Esto nos lleva a encontrar una gran riqueza en el Ecuador, situado entre el Trópico de Cáncer y el Trópico de Capricornio, contrastando —por oposición— con una zona monocromática —muy pobre en materia prima—, que se encuentra en los polos Norte y Sur. ¿Cómo podríamos hacer entender a un esquimal lo que es un perico verde cuando en sus tierras no habitan aves y no existe el color verde? —exagerando el caso. Asimismo, ¿cómo podemos comprender nosotros la complejidad intrínseca de los diversos nombres que ellos aplican al blanco? Dicha denominación implica más que nombrar un simple color.
Así, podemos intentar comprender cómo un cardiólogo se involucra en una tarea tan apartada de su profesión como la pintura y el significado iconográfico de los corazones. Un médico que nos comparte su búsqueda y sus descubrimientos en torno a una forma, un símbolo, un órgano del cual dependemos y, en lo particular, del cual él depende —literal y simbólicamente hablando— para vivir y sobrevivir, para comunicarnos y expresar muchas veces nuestros sentimientos.

**Instrucciones**
**a.** Extrae del fragmento una copia literal que empiece en las palabras "Esto nos lleva" y termine después de "un simple color.".
**b.** Responde estas preguntas a partir del fragmento:
(i) ¿Entre qué dos trópicos está situado el Ecuador?
(ii) ¿Dónde se encuentra la zona monocromática?
(iii) ¿Qué profesión tiene el médico que se involucra en la pintura?

[Elementos guardados]
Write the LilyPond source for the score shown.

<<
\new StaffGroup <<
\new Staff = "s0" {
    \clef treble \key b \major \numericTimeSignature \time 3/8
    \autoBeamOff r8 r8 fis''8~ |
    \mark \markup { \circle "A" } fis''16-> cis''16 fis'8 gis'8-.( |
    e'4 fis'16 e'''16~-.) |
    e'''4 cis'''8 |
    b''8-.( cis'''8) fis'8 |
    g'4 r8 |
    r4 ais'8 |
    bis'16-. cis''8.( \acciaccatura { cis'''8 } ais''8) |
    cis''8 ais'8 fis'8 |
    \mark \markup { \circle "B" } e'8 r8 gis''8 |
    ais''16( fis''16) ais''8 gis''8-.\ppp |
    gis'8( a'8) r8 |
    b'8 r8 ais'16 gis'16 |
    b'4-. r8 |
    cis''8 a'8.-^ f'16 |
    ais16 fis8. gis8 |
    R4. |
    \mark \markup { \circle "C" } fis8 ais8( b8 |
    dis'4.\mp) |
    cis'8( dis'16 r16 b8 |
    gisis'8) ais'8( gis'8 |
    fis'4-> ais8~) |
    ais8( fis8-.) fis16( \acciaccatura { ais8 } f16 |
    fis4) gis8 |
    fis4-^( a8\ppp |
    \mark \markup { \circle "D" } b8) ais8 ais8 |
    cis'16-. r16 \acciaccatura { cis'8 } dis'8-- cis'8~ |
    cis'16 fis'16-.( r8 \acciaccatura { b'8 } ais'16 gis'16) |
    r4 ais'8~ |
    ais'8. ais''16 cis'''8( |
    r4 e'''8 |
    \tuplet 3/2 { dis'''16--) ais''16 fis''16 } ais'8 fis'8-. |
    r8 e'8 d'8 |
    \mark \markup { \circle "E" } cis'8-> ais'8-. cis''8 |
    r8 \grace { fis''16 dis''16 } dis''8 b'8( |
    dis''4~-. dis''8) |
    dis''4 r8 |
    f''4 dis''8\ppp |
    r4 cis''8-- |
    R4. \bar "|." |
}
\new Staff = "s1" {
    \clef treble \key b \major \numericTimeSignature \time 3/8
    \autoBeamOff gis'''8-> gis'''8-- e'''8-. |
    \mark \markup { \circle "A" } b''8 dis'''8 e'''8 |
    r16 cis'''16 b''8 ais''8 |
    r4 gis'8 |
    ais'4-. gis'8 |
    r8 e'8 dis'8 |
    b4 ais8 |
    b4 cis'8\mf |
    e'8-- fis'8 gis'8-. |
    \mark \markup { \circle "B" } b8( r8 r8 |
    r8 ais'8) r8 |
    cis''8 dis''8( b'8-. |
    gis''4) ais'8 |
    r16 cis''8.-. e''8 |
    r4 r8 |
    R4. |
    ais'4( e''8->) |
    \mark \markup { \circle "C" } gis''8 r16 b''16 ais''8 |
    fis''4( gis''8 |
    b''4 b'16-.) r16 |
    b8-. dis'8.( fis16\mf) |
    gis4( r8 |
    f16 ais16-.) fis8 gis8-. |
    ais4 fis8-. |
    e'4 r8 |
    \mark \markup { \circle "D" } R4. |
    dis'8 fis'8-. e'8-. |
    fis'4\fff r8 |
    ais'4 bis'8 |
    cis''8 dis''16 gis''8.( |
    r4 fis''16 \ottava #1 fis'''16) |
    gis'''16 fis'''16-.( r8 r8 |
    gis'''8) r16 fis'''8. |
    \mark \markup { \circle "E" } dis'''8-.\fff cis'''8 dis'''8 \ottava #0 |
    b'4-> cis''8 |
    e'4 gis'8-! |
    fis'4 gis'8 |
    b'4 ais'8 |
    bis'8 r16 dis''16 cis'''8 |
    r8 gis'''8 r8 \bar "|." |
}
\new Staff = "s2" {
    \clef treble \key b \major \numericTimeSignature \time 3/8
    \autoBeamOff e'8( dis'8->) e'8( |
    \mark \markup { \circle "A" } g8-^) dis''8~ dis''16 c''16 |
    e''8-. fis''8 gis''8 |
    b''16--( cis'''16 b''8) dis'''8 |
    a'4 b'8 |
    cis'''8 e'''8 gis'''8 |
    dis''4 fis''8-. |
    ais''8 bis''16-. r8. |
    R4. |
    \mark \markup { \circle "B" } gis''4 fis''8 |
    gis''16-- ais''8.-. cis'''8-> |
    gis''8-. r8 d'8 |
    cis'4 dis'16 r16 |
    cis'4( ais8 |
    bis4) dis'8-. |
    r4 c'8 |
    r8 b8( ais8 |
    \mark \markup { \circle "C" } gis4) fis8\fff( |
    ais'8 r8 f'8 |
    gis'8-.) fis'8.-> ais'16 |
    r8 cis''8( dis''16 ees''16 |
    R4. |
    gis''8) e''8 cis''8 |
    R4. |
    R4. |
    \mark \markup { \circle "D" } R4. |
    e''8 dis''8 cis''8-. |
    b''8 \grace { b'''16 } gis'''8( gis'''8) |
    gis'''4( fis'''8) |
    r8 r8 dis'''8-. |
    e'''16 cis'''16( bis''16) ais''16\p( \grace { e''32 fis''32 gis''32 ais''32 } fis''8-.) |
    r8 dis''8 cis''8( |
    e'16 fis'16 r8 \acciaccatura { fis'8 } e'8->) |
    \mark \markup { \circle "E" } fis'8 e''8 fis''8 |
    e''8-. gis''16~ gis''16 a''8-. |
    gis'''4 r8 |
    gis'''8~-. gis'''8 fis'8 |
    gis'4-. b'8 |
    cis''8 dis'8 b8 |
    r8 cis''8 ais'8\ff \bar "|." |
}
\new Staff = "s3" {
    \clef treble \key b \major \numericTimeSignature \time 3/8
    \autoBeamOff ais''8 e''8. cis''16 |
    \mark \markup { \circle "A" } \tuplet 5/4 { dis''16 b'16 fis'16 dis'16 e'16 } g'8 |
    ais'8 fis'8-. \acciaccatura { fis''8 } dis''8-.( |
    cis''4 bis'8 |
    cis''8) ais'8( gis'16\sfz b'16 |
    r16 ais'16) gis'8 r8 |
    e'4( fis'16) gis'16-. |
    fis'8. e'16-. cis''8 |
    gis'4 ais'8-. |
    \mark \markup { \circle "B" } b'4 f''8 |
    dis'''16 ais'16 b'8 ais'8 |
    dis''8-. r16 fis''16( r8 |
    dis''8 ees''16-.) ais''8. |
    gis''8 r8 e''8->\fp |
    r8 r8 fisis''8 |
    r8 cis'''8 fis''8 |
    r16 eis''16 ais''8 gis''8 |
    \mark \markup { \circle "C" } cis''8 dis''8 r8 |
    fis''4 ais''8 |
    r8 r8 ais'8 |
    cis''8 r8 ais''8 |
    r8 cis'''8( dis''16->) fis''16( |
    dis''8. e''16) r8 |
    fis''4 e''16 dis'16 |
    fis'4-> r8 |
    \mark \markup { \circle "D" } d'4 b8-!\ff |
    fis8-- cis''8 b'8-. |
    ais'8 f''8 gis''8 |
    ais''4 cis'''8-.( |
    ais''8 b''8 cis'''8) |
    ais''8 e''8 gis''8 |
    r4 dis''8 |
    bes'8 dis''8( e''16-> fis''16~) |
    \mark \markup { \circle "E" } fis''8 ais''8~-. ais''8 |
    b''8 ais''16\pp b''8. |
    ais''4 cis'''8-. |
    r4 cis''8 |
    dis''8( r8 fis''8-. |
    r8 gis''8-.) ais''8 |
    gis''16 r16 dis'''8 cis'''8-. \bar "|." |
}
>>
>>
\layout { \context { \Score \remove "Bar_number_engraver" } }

**Respuestas**
**a.**
Esto nos lleva a encontrar una gran riqueza en el Ecuador, situado entre el Trópico de Cáncer y el Trópico de Capricornio, contrastando —por oposición— con una zona monocromática —muy pobre en materia prima—, que se encuentra en los polos Norte y Sur. ¿Cómo podríamos hacer entender a un esquimal lo que es un perico verde cuando en sus tierras no habitan aves y no existe el color verde? —exagerando el caso. Asimismo, ¿cómo podemos comprender nosotros la complejidad intrínseca de los diversos nombres que ellos aplican al blanco? Dicha denominación implica más que nombrar un simple color.

**b.**
(i) Entre el Trópico de Cáncer y el Trópico de Capricornio.
(ii) En los polos Norte y Sur.
(iii) Es cardiólogo.